--- MATERIAL FOR THIS EXERCISE Enclosed Below ---
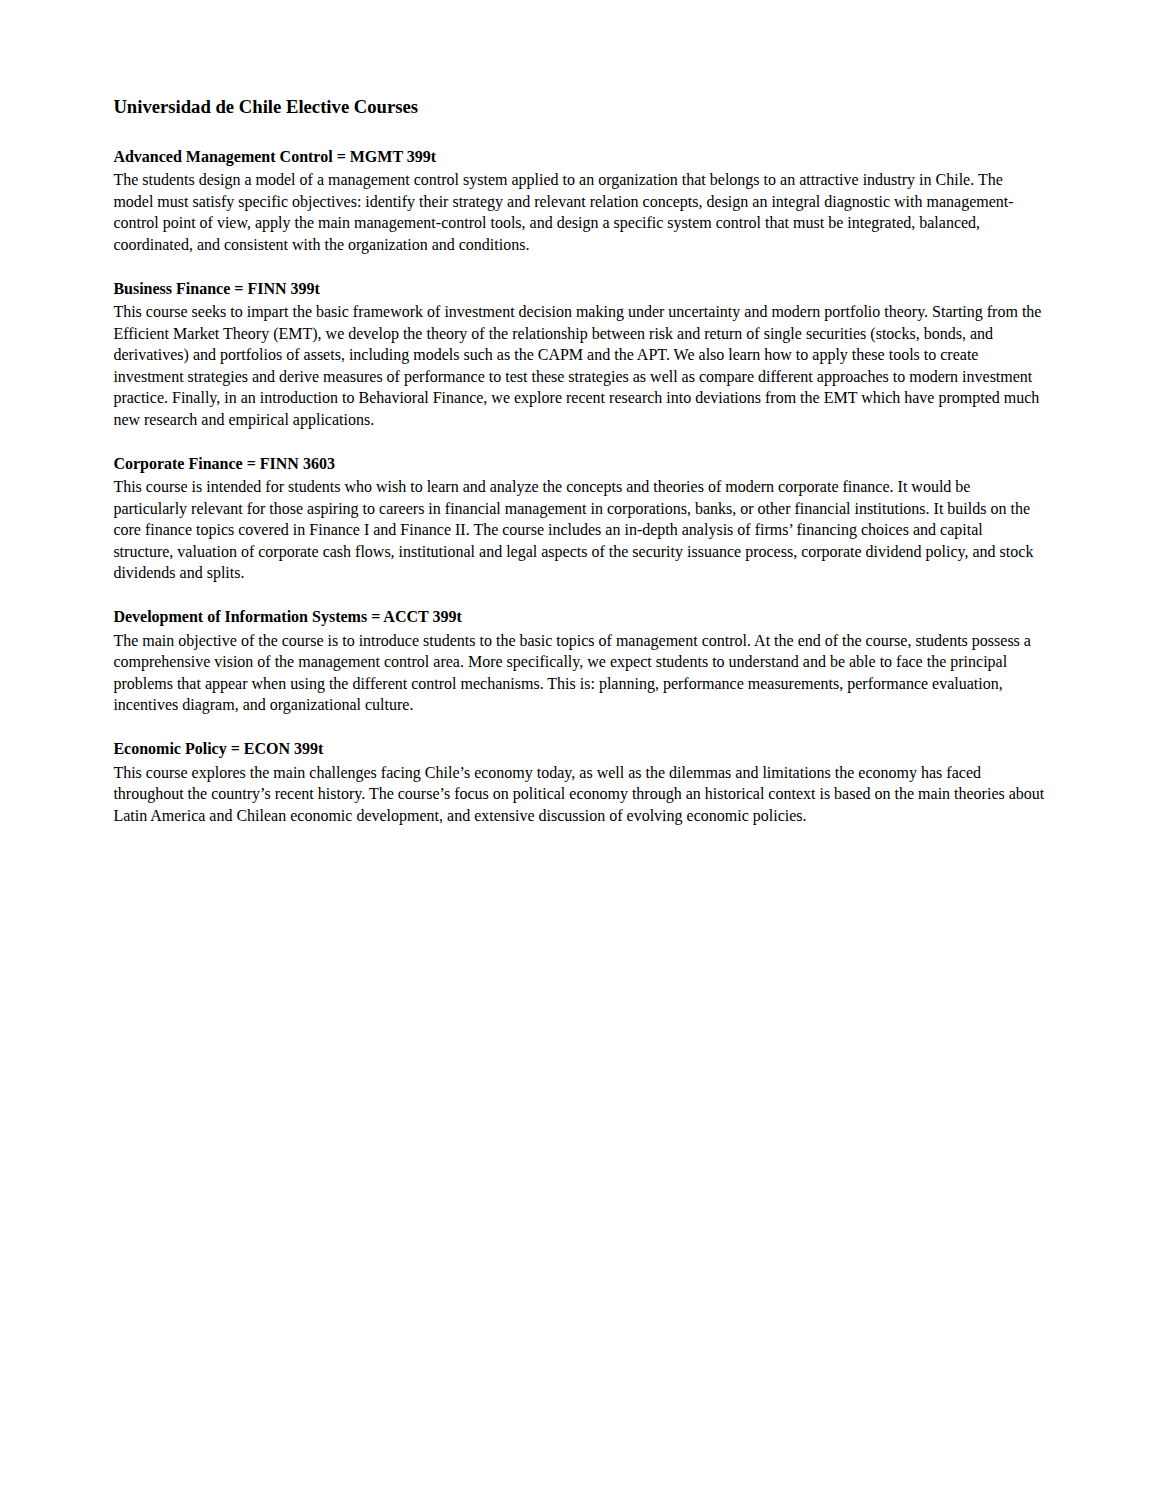Universidad de Chile Elective Courses
Advanced Management Control = MGMT 399t
The students design a model of a management control system applied to an organization that belongs to an attractive industry in Chile. The model must satisfy specific objectives: identify their strategy and relevant relation concepts, design an integral diagnostic with management-control point of view, apply the main management-control tools, and design a specific system control that must be integrated, balanced, coordinated, and consistent with the organization and conditions.
Business Finance = FINN 399t
This course seeks to impart the basic framework of investment decision making under uncertainty and modern portfolio theory. Starting from the Efficient Market Theory (EMT), we develop the theory of the relationship between risk and return of single securities (stocks, bonds, and derivatives) and portfolios of assets, including models such as the CAPM and the APT. We also learn how to apply these tools to create investment strategies and derive measures of performance to test these strategies as well as compare different approaches to modern investment practice. Finally, in an introduction to Behavioral Finance, we explore recent research into deviations from the EMT which have prompted much new research and empirical applications.
Corporate Finance = FINN 3603
This course is intended for students who wish to learn and analyze the concepts and theories of modern corporate finance. It would be particularly relevant for those aspiring to careers in financial management in corporations, banks, or other financial institutions. It builds on the core finance topics covered in Finance I and Finance II. The course includes an in-depth analysis of firms’ financing choices and capital structure, valuation of corporate cash flows, institutional and legal aspects of the security issuance process, corporate dividend policy, and stock dividends and splits.
Development of Information Systems = ACCT 399t
The main objective of the course is to introduce students to the basic topics of management control. At the end of the course, students possess a comprehensive vision of the management control area. More specifically, we expect students to understand and be able to face the principal problems that appear when using the different control mechanisms. This is: planning, performance measurements, performance evaluation, incentives diagram, and organizational culture.
Economic Policy = ECON 399t
This course explores the main challenges facing Chile’s economy today, as well as the dilemmas and limitations the economy has faced throughout the country’s recent history. The course’s focus on political economy through an historical context is based on the main theories about Latin America and Chilean economic development, and extensive discussion of evolving economic policies.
--- End of Enclosed MATERIAL FOR THIS EXERCISE ---
### PROBLEM DETAILS
In the answer, please give only the lines from the line containing "Economic Policy = ECON 399t" through the final line of the data, copied exactly.

### EXPECTED ANSWER
Economic Policy = ECON 399t
This course explores the main challenges facing Chile’s economy today, as well as the dilemmas and limitations the economy has faced throughout the country’s recent history. The course’s focus on political economy through an historical context is based on the main theories about Latin America and Chilean economic development, and extensive discussion of evolving economic policies.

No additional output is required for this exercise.